The sitcom Scrubs always aims for laughs. The popular TV series, which ran for seven seasons from 2001 to 2010 on NBC and one final season on ABC, made its name as a comedy series before anything else. Scrubs stars Dr. John Dorian (aka J.D.), played by Zach Braff, and his coworkers as they engage in antics and adventures during his first job as a doctor at Sacred Heart Hospital, a teaching hospital.

The show often dabbles in slapstick and absurdity, and most episodes are told from J.D.'s point of view via voiceover narration. Its jokes frequently involve or focus on J.D.'s ridiculous fantasies, which allows the show to routinely forgo realism for the sake of comedy. At any point, a conversation or event might slip into a daydream as J.D.'s overactive mind begins to wander. Despite the show's penchant for comedy, however, it became widely known as one of television's most factually accurate hospital dramas.

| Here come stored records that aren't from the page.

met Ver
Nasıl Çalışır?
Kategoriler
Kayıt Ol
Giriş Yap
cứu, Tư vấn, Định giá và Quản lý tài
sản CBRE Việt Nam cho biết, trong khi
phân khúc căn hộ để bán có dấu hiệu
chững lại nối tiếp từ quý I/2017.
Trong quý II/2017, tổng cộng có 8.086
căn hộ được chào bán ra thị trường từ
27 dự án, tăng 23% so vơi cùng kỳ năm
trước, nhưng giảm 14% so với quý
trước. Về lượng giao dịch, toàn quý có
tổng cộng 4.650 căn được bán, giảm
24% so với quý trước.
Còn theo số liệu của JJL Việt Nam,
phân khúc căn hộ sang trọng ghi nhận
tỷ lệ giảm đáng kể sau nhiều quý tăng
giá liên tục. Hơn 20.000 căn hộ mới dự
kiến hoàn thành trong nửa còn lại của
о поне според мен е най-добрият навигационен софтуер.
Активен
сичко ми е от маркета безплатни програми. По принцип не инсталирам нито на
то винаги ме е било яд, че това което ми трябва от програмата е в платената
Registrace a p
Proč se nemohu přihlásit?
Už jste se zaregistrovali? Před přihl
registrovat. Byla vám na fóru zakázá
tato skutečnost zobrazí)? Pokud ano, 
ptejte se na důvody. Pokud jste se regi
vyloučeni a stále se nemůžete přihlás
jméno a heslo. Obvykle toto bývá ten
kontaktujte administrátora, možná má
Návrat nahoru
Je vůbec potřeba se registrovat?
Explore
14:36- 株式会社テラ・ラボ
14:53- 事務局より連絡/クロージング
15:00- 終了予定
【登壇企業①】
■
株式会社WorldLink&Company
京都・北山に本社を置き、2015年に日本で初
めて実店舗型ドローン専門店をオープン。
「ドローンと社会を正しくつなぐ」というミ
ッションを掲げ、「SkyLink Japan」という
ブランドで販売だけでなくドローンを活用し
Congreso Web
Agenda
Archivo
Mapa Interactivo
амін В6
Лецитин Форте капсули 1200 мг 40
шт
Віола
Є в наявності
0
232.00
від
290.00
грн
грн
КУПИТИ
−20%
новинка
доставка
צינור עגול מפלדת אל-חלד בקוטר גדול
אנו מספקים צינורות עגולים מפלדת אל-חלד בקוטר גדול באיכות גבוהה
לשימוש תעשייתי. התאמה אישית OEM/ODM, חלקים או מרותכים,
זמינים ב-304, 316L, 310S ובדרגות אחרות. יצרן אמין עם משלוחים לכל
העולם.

The medical side of Scrubs

Despite its absurd style of comedy, Scrubs has a reputation for getting its facts straight. As Insider reported, a group of doctors judging different medical dramas gave the show a combined average rating of 8/10 in terms of medical accuracy, second only to HouseHowever, the comparison between the two shows might be moot. Scrubs tackles a very different side of what it is to be a doctor, focusing on the humor to balance the often-grim realities of life as a physician. Also, the young medical staffers of Sacred Heart almost never take on the kind of miracle cases that Dr. House specializes in.

But the Scrubs writing team definitely did their research. According to Slate, show creator Bill Lawrence would task his writers with interviewing five doctors on a yearly basis for material. On top of that, Lawrence enlisted Dr. Jonathan Doris, an old college pal, to be the show's medical advisor. As a result, Scrubs does a great job of portraying medicine realistically. However, doctors generally consider Scrubs even more accurate for its portrayal of the emotional side of the profession.

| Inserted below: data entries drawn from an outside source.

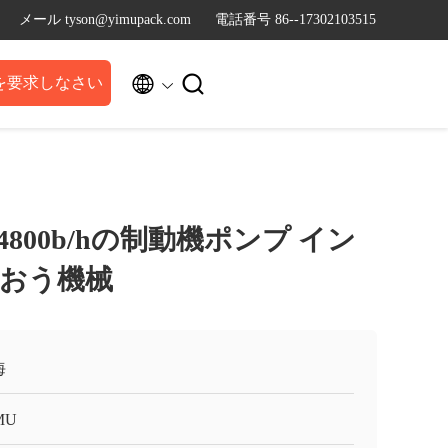
メール tyson@yimupack.com
電話番号 86--17302103515


を要求しなさい
4800b/hの制動機ポンプ イン
おう機械
海
MU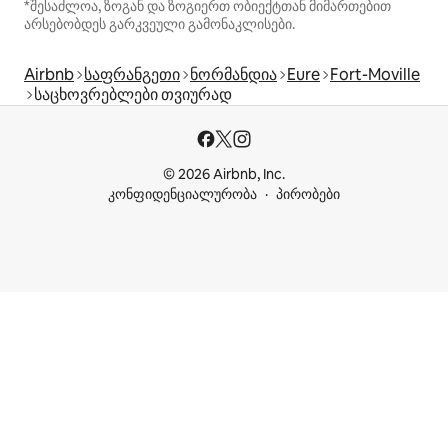
*შესაძლოა, ზოგან და ზოგიერთ ობიექტთან მიმართებით
არსებობდეს გარკვეული გამონაკლისები.
Airbnb
საფრანგეთი
ნორმანდია
Eure
Fort-Moville
საცხოვრებლები თვიურად
© 2026 Airbnb, Inc.
კონფიდენციალურობა
პირობები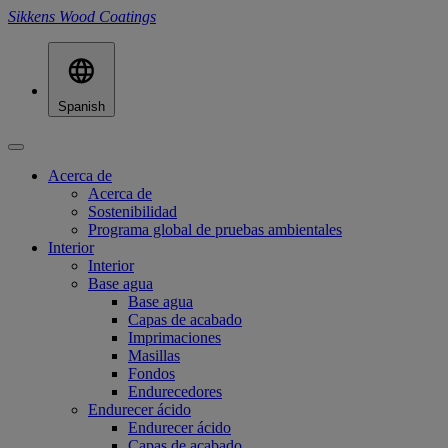
Sikkens Wood Coatings
Spanish
Acerca de
Acerca de
Sostenibilidad
Programa global de pruebas ambientales
Interior
Interior
Base agua
Base agua
Capas de acabado
Imprimaciones
Masillas
Fondos
Endurecedores
Endurecer ácido
Endurecer ácido
Capas de acabado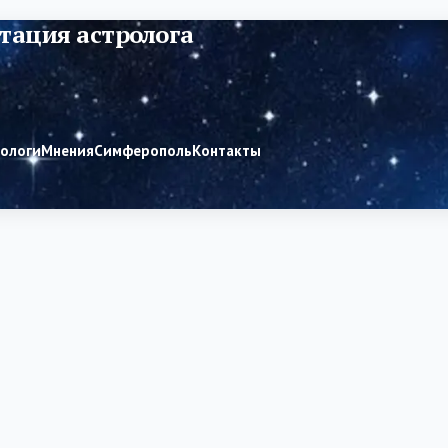
тация астролога
рологи
Мнения
Симферополь
Контакты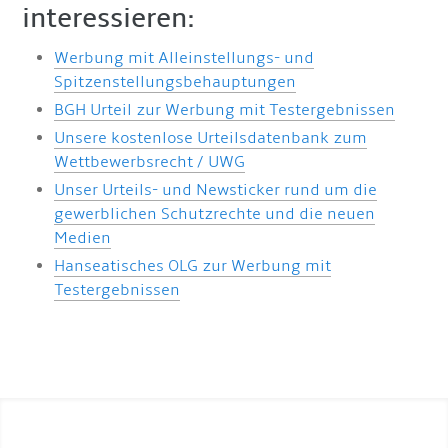
interessieren:
Werbung mit Alleinstellungs- und
Spitzenstellungsbehauptungen
BGH Urteil zur Werbung mit Testergebnissen
Unsere kostenlose Urteilsdatenbank zum
Wettbewerbsrecht / UWG
Unser Urteils- und Newsticker rund um die
gewerblichen Schutzrechte und die neuen
Medien
Hanseatisches OLG zur Werbung mit
Testergebnissen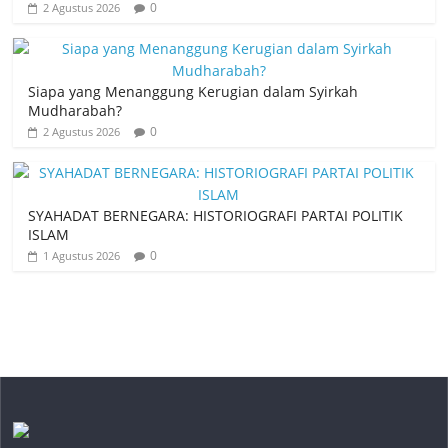
0
2 Agustus 2026
Siapa yang Menanggung Kerugian dalam Syirkah
Mudharabah?
0
2 Agustus 2026
SYAHADAT BERNEGARA: HISTORIOGRAFI PARTAI POLITIK
ISLAM
0
1 Agustus 2026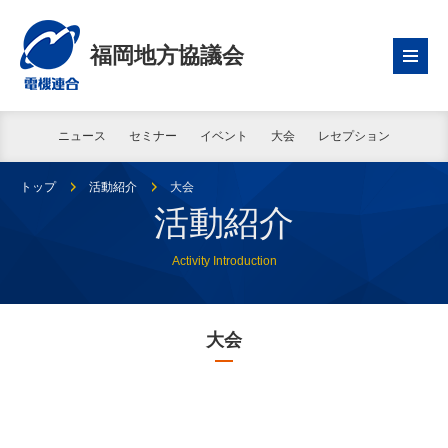
福岡地方協議会
ニュース
セミナー
イベント
大会
レセプション
トップ
活動紹介
大会
活動紹介
Activity Introduction
大会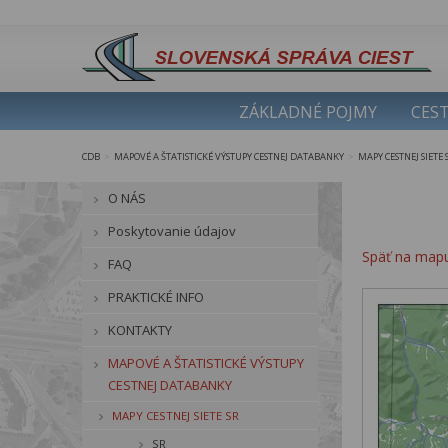
ZÁKLADNÉ POJMY
CEST
CDB
MAPOVÉ A ŠTATISTICKÉ VÝSTUPY CESTNEJ DATABANKY
MAPY CESTNEJ SIETE 
>
>
O NÁS
Poskytovanie údajov
Späť na map
FAQ
PRAKTICKÉ INFO
KONTAKTY
MAPOVÉ A ŠTATISTICKÉ VÝSTUPY
CESTNEJ DATABANKY
MAPY CESTNEJ SIETE SR
SR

The emotional side of Scrubs

Bill Lawrence's writing team didn't use those interviews just to learn textbook medicine. They based Scrubs' characters and stories on the experiences of each and every doctor. It's no coincidence that J.D. bears the same initials as the show's medical advisor. As a result, the show's characters feel, think, and act like actual doctors.

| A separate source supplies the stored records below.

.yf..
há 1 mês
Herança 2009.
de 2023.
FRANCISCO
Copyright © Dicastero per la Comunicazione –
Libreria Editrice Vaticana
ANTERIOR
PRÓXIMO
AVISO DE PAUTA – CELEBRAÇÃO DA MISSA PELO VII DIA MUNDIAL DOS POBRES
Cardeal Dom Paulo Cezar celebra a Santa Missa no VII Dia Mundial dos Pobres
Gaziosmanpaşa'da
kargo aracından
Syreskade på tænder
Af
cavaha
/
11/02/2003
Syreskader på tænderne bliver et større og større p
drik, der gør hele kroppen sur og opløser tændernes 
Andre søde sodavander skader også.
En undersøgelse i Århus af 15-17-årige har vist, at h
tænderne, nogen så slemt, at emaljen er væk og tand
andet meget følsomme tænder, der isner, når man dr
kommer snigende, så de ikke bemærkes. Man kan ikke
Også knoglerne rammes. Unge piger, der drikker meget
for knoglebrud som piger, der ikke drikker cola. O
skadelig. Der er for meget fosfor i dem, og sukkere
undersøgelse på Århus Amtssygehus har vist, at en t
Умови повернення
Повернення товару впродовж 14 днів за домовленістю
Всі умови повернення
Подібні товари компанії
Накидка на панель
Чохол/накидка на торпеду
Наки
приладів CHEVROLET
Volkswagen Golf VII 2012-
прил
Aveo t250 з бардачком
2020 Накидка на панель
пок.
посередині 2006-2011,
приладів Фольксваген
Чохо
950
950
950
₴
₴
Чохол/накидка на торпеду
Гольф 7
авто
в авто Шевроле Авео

The YouTube channel Dr. Hope's Sick Notes — hosted by British doctor Ed Hope — reacts to Scrubs in several videos and praises the show for its accurate portrayal of a doctor's everyday life. "I was so super impressed with how the writers really get under the skin and root the story in reality," he says. "The experiences and the relationships and the things that happen. That is what is exactly like real life."

It's likely that this also played a big part in Scrubs' success. Whether you're a doctor or not, those realistic experiences and relationships are relatable on a universal level. They humanize the show's characters and allow them the opportunity to develop as the series goes on. Beyond being medically accurate, the strength of Scrubs lies in its ability to tell real, human stories.